(REQUIRED ACTION): Every record below should be written out exactly; pictures stay out.

(DATA FOR THIS EXERCISE):
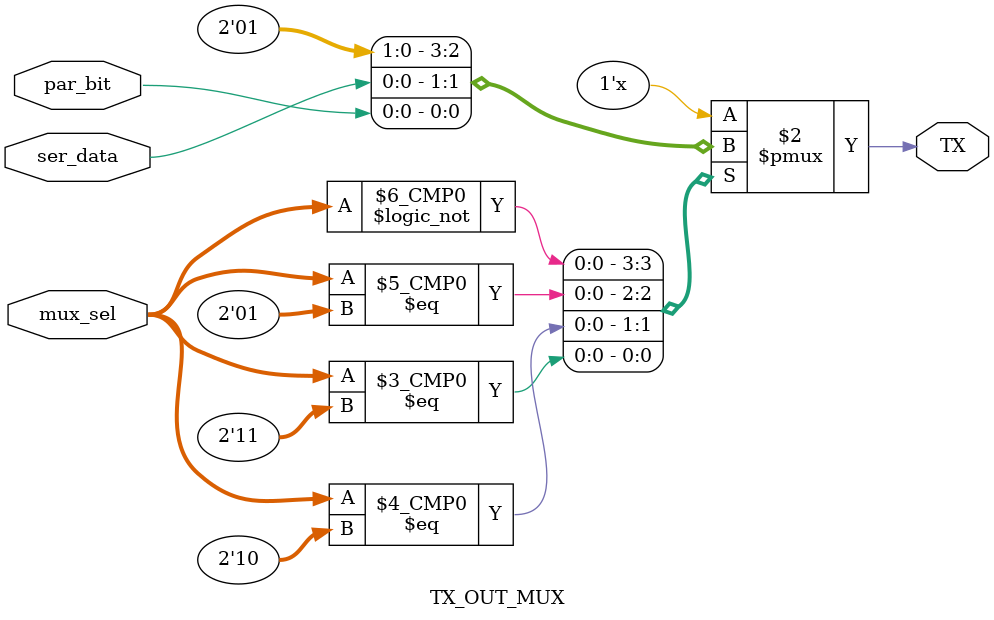
<source format=v>
module TX_OUT_MUX
(
	input wire 		 ser_data,
	input wire 		 par_bit,
	input wire [1:0] mux_sel,
	output reg  	 TX
);  

	always @(*) begin
		TX = 1'b1;  // default value
		case (mux_sel) 
			2'b00 : TX = 1'b0;
			2'b01 : TX = 1'b1;
			2'b10 : TX = ser_data;
			2'b11 : TX = par_bit;
		endcase
	end
	

endmodule
</source>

(RESPONSE):
<source format=v>
module TX_OUT_MUX
(
	input wire 		 ser_data,
	input wire 		 par_bit,
	input wire [1:0] mux_sel,
	output reg  	 TX
);  

	always @(*) begin
		TX = 1'b1;  // default value
		case (mux_sel) 
			2'b00 : TX = 1'b0;
			2'b01 : TX = 1'b1;
			2'b10 : TX = ser_data;
			2'b11 : TX = par_bit;
		endcase
	end
	

endmodule
</source>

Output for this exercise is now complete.